**What you will do:** Quote from the first line below through the line that contains "nose: (90, 34)", both included, and leave the pictures out.

---

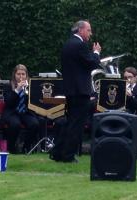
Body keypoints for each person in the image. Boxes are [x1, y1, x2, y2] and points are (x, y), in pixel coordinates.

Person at [50, 20, 101, 162]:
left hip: (71, 90)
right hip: (80, 91)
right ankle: (67, 155)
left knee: (70, 122)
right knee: (76, 125)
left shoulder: (68, 44)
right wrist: (96, 53)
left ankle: (58, 152)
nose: (90, 34)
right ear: (81, 30)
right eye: (89, 30)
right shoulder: (79, 45)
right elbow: (92, 63)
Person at [1, 64, 41, 153]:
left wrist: (27, 91)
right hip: (12, 112)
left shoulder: (30, 86)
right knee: (15, 124)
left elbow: (34, 102)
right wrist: (17, 90)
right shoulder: (8, 86)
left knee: (34, 124)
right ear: (14, 75)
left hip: (25, 112)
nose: (21, 76)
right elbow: (9, 102)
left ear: (26, 75)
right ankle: (11, 147)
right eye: (18, 74)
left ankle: (26, 148)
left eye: (23, 74)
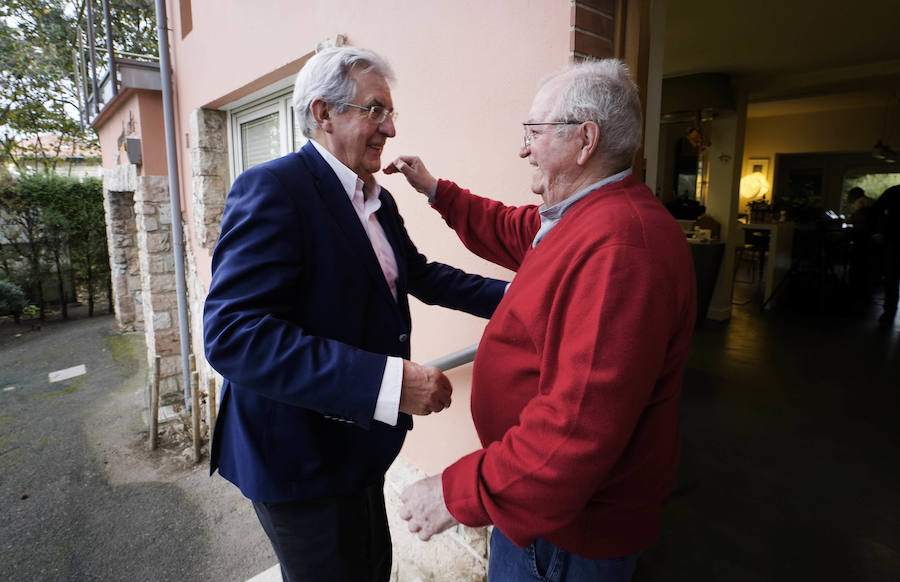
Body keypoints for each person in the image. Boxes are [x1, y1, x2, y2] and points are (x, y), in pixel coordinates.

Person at [203, 47, 507, 582]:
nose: (389, 128)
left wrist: (523, 299)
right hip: (295, 456)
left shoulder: (376, 199)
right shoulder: (274, 189)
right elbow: (234, 335)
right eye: (375, 110)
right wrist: (390, 384)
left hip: (358, 441)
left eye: (390, 114)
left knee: (372, 570)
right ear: (323, 114)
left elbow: (421, 274)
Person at [386, 59, 697, 582]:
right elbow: (514, 228)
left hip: (567, 535)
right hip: (540, 509)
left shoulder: (621, 250)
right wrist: (437, 191)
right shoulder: (584, 215)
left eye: (533, 132)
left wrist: (454, 491)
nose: (523, 148)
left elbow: (575, 430)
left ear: (585, 139)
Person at [871, 185, 900, 326]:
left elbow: (876, 211)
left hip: (893, 239)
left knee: (892, 278)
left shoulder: (894, 191)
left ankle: (889, 314)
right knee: (891, 278)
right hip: (892, 239)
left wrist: (878, 231)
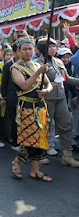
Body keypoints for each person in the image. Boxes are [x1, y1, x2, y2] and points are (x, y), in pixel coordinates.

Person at [10, 36, 53, 181]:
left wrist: (46, 91)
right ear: (18, 51)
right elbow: (24, 85)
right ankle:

---

**Answer to this task:**
Body keypoints for each person in the image. Boxes are [x1, y1, x2, y2] and points are (x, y), in pixel coordinates.

Person at [50, 20, 101, 162]:
left hip: (71, 90)
right hip: (80, 91)
right ankle: (67, 155)
left knee: (70, 122)
right knee: (76, 125)
left shoulder: (68, 44)
right wrist: (96, 53)
left ankle: (58, 152)
nose: (90, 34)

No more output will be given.